Atheist here: I’m of the opinion that most of the confusion in the free will debate comes from badly-defined terms, which spring directly from the fact that the free will debate started as a religious discussion.
In religion, “free will” means “God isn’t determining your choices and actions”. The presumption is that in the absence of free will God, or the gods, or the fates, have tied magical puppet strings to you and are consciously manipulating events toward an end that they have determined should happen. Free will, on the other hand, means that you make your own decisions, which results in you at least partially causing your own outcomes.
Then you add atheists into the equation and they take God out of the equation, that puts a giant hole through the definitions. By a straight read of them the answer is “obviously we have free will; God/gods/fate isn’t determining our actions because there aren’t any God/gods/fate to determine our actions. We must be making our own choices because there’s nobody else to do it for us”.
Of course, this makes atheism sound better than theism, so we can’t have that. Therefore we have to change the definition where atheists are concerned so that atheism sucks again.
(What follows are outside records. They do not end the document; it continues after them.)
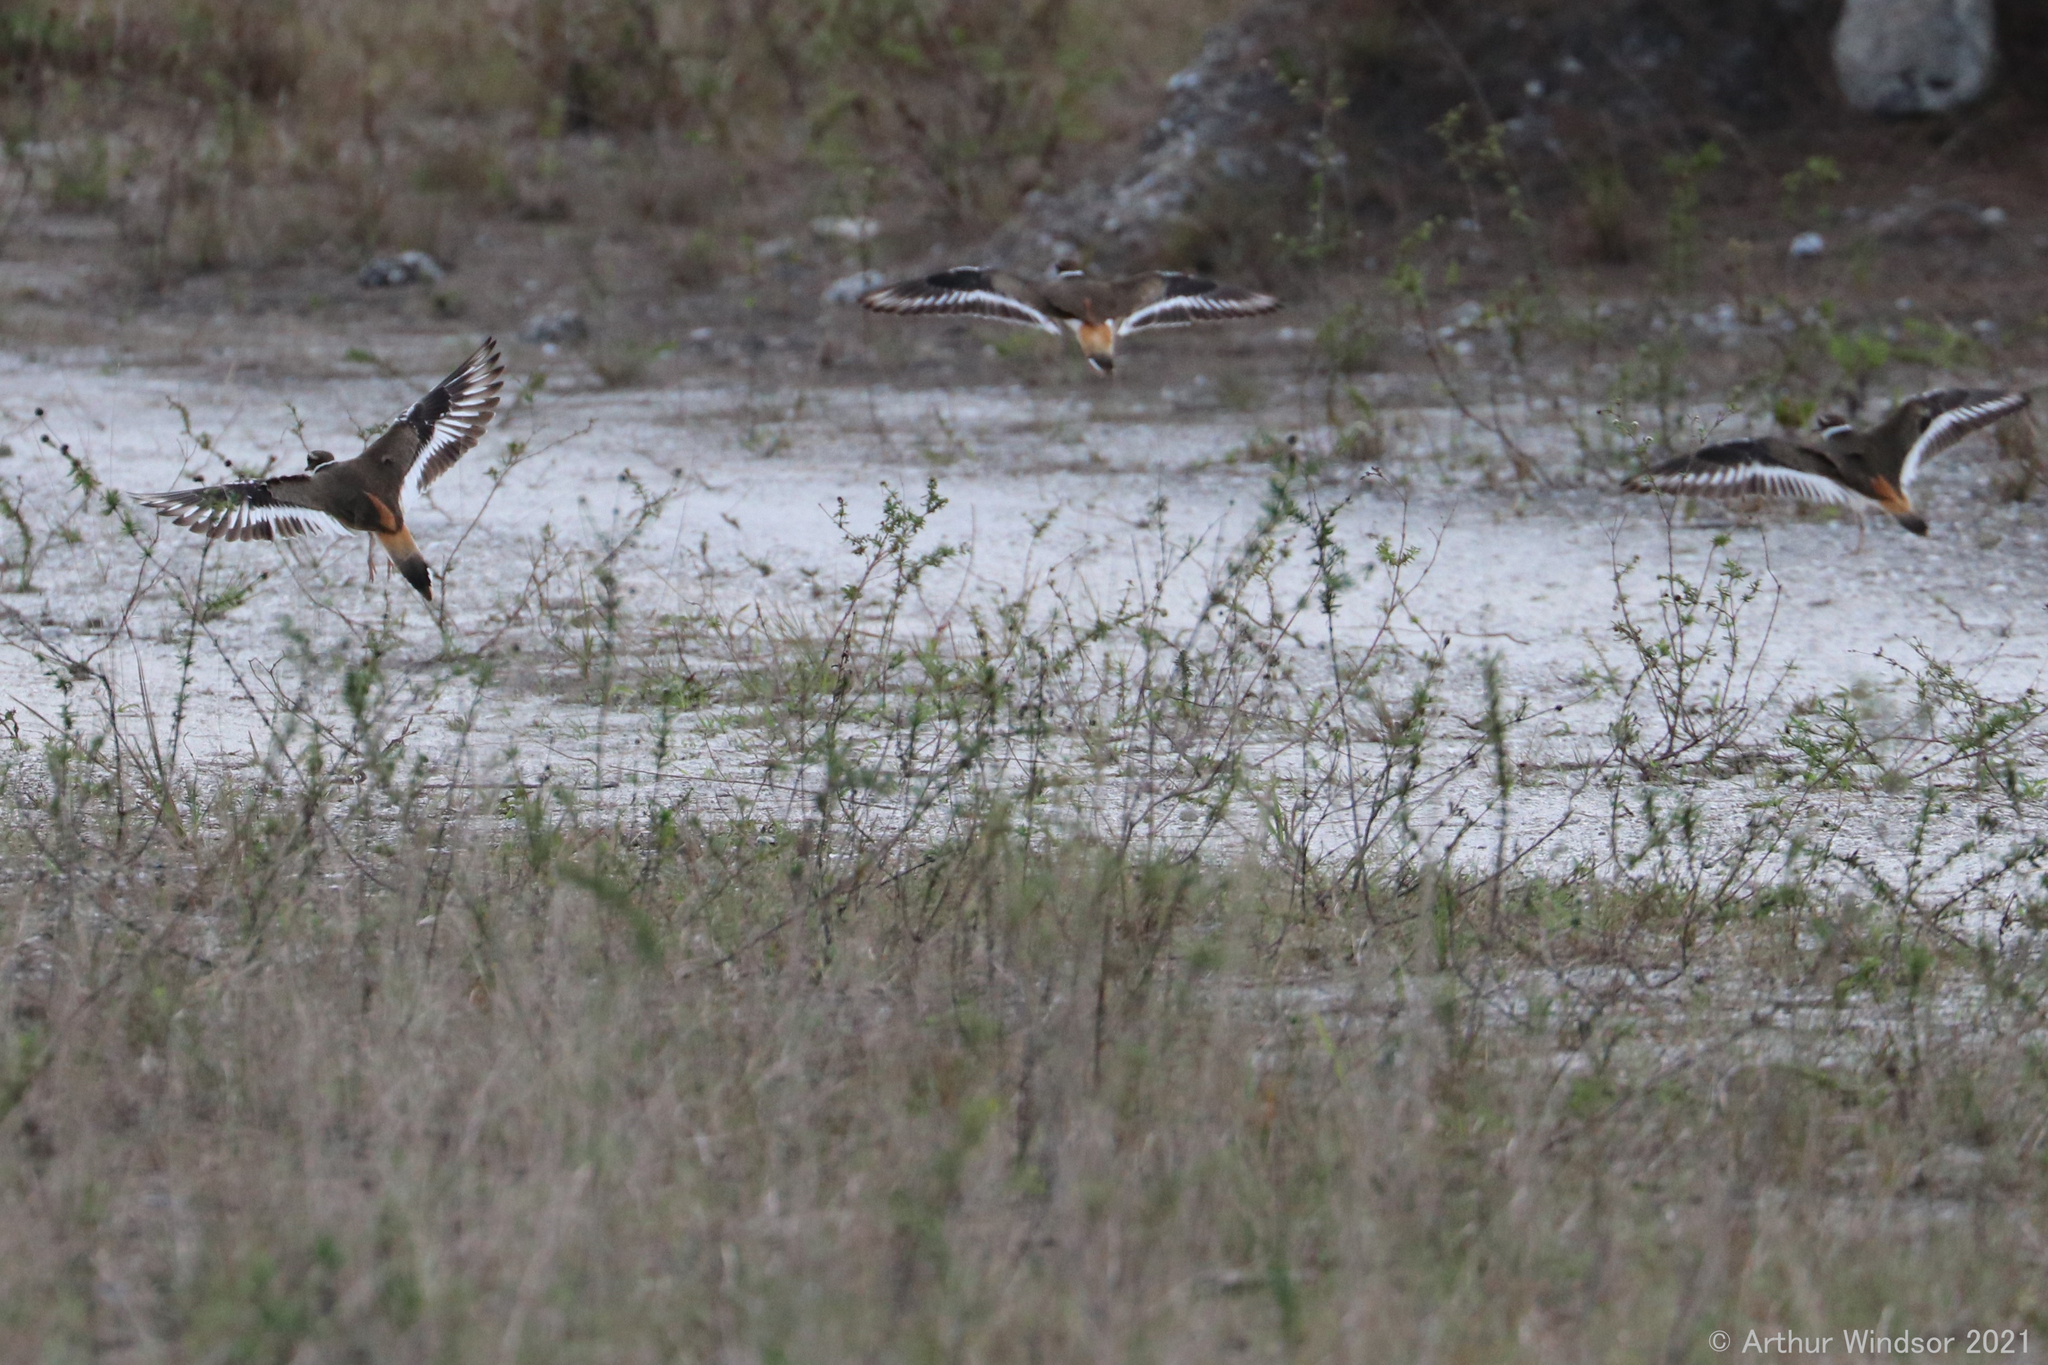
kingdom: Animalia
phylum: Chordata
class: Aves
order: Charadriiformes
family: Charadriidae
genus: Charadrius
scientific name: Charadrius vociferus
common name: Killdeer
Well, that or the theists were so incredibly stupid back then that they really came up with the following stuff by accident:
To make atheism suck, or just because atheism really confused them, the decision was made to define “physics” as “god”, swapping that into the definition.
Given a definition of “physics isn’t determining your choices or actions”, atheists have no choice but to honestly answer “Of course physics determines our actions; everything is physical and determined by physics.” (Theists, of course, pretend that their brains are powered by magic which gets around this.)
The thing is, though, that definition is stupid. The real issue with free will is whether you’re somebody else’s puppet. But in the atheism model, the “physics” which determine your actions are your own body. By any non-idiotic interpretation of the situation, your body, your brain, is you. That’s what any sensible compatibilist approach boils down to: noticing the obvious fact that, physical or not, our bodies don’t have puppet strings sticking out of them. We say that free will is compatible with determinism because deterministic physics were never the problem to start with. The problem was God - external forces outside of us reaching inside and controlling us.
Atheists don’t have that problem. Our brains are physical organic computers, which are demonstrably mostly or entirely deterministic in function. They control us, providing a will that is free of outside control. And that’s that.